(This article will be published in the October 2018 edition of Purchasing B2B magazine.)
Getting what you need, on budget, on time, and by the rules is harder than it looks, especially when major public sector projects are involved. This article explains where to leverage business process improvement practices, project management principles, and procurement-centric technologies to guide your project teams with speed and precision through solicitation drafting, proposal evaluations, and contact award negotiations in the front-end of your procurement cycle.
Procurement departments need to take a procurement-centric approach to leveraging business process improvement practices, project management principles, and procurement-specific technologies. This means carefully considering every step of your front-end process and every interface between different project team members, to identify weak links, bottlenecks, and resource gaps. By realigning your procurement pipelines at the institutional level, your project teams will be in a better position to leverage project management principles and procurement-centric technologies at the project level.
To increase project success rates, procurement advisors need to embed themselves early with project teams to manage internal approvals, define roles, and develop solid project plans using the “95/5 rule” of procurement planning. The “95/5” rule recognizes that ninety-five percent of procurement failures are caused by the failure to properly address the five core design elements of project planning:
- scoping of requirements;
- pricing structures;
- evaluation criteria;
- contract format; and
- tendering format.
Failing to properly manage the gating process between design planning and solicitation drafting guarantees a suboptimal drafting process and greatly increases the likelihood of project failure. Project teams should therefore be required to correct any deficiencies in their design plans before getting the green light to proceed to solicitation drafting.

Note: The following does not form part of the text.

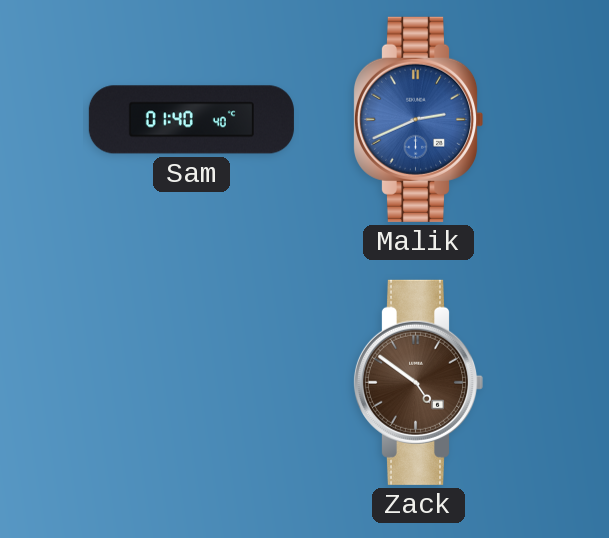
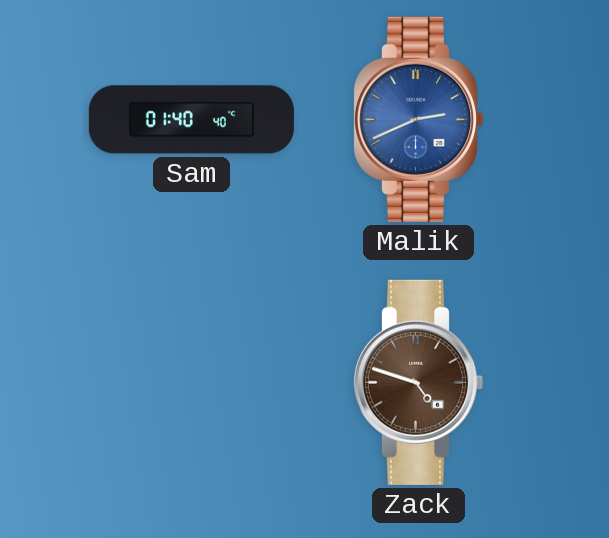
Zack: 4:51 -> 4:48
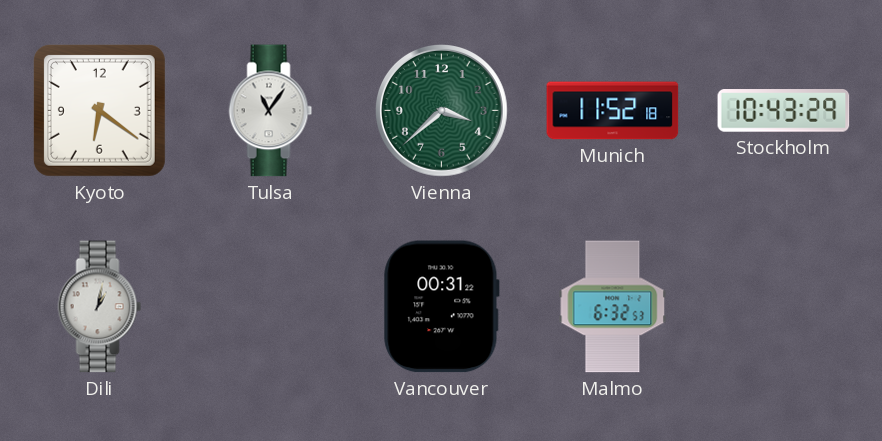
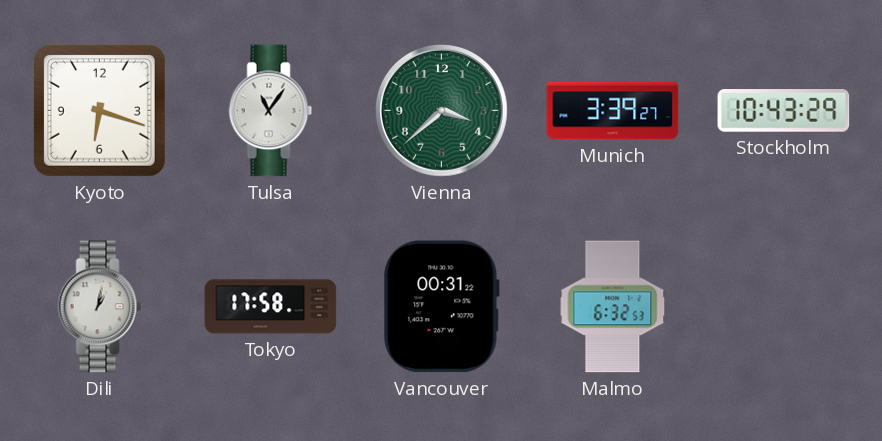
Kyoto: 6:21 -> 6:18
Munich: 11:52 -> 3:39
Tokyo: none -> 17:58
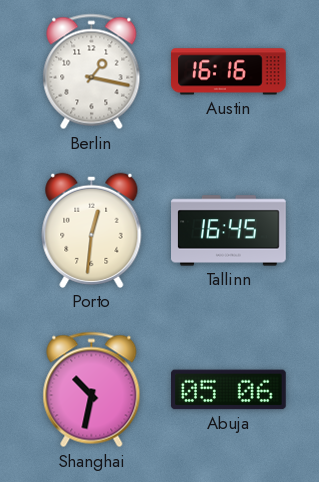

In an industry where a misplaced comma can result in a protracted lawsuit and where rushed time frames are standard operating procedure, razor-sharp drafting execution is a critical survival skill. To execute on a design plan, procurement advisors need to be stationed in the control room of a properly integrated solicitation drafting business process, which should be treated as its own project, with the proper application of project management disciplines. These design and drafting disciplines can be leveraged through procurement-centric technologies that are light years ahead of improvised manual drafting processes.
While most organizations have already automated their solicitation posting procedures, many remain mired in paper-based bid submissions and need to migrate to electronic bid submissions as quickly as possible for three reasons:
- paper-based bids require longer trade treaty posting periods and therefore waste precious time in your procurement cycle;
- paper-based bids block the significant downstream process improvements gained by using electronic bid evaluation tools to score proposals; and
- paper-based bids block the electronic reverse auction platforms which, if properly used, can cut 20% or more from traditional one-shot bid prices.

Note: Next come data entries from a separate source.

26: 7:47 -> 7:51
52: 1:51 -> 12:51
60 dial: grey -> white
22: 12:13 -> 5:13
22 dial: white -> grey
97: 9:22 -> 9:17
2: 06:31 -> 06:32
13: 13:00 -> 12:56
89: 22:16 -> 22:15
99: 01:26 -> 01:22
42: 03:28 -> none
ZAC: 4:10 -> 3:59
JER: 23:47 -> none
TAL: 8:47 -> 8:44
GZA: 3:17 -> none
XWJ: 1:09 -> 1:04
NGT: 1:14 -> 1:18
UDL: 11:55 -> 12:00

Most project team members lack the skill and experience required to properly manage evaluation complexities and meet evaluation due diligence standards. Control over evaluations should therefore reside with the team’s procurement advisors, who should apply enhanced consensus scoring techniques to streamline and improve the evaluation process. By focusing on outlier scores during group evaluation meetings, evaluation teams can avoid wasting time in redundant line-by-line reviews of scores that already fall within acceptable scoring ranges. While spreadsheets are typically used to deal with group evaluations, these antiquated applications are slow and prone to human error. Deploying procurement-centric bid evaluation platforms allows for the superior coordination and acceleration of group evaluations and creates better records for downstream negotiations, debriefings, audits, and bid-protest challenges.
Moving to contract awards, the proliferation of negotiated RFP formats has put a premium on procurement advisors who can lead project teams in closing complex commercial deals. To compress time frames while maximizing negotiated gains, project teams need to move beyond standard negotiation theory and leverage deeper strategic, tactical, and operational principles from game theory, sports analytics, and military strategy. Managing multiple rapidly moving pieces during contract award negotiations calls for a procurement-centric application of business improvement principles to avoid freestyling and coordinate the negotiation team within project management disciplines. Maximizing your returns during negotiations also requires the tight tactical use of scheduling and meeting platforms so you can connect purchaser and supplier negotiating teams across multiple time zones to quickly close your deals within the rapidly expanding global supply chain. Maximizing the speed and precision of the front-end procurement stages will help you hot launch project teams to higher levels of strategic execution while accelerating your tendering cycles.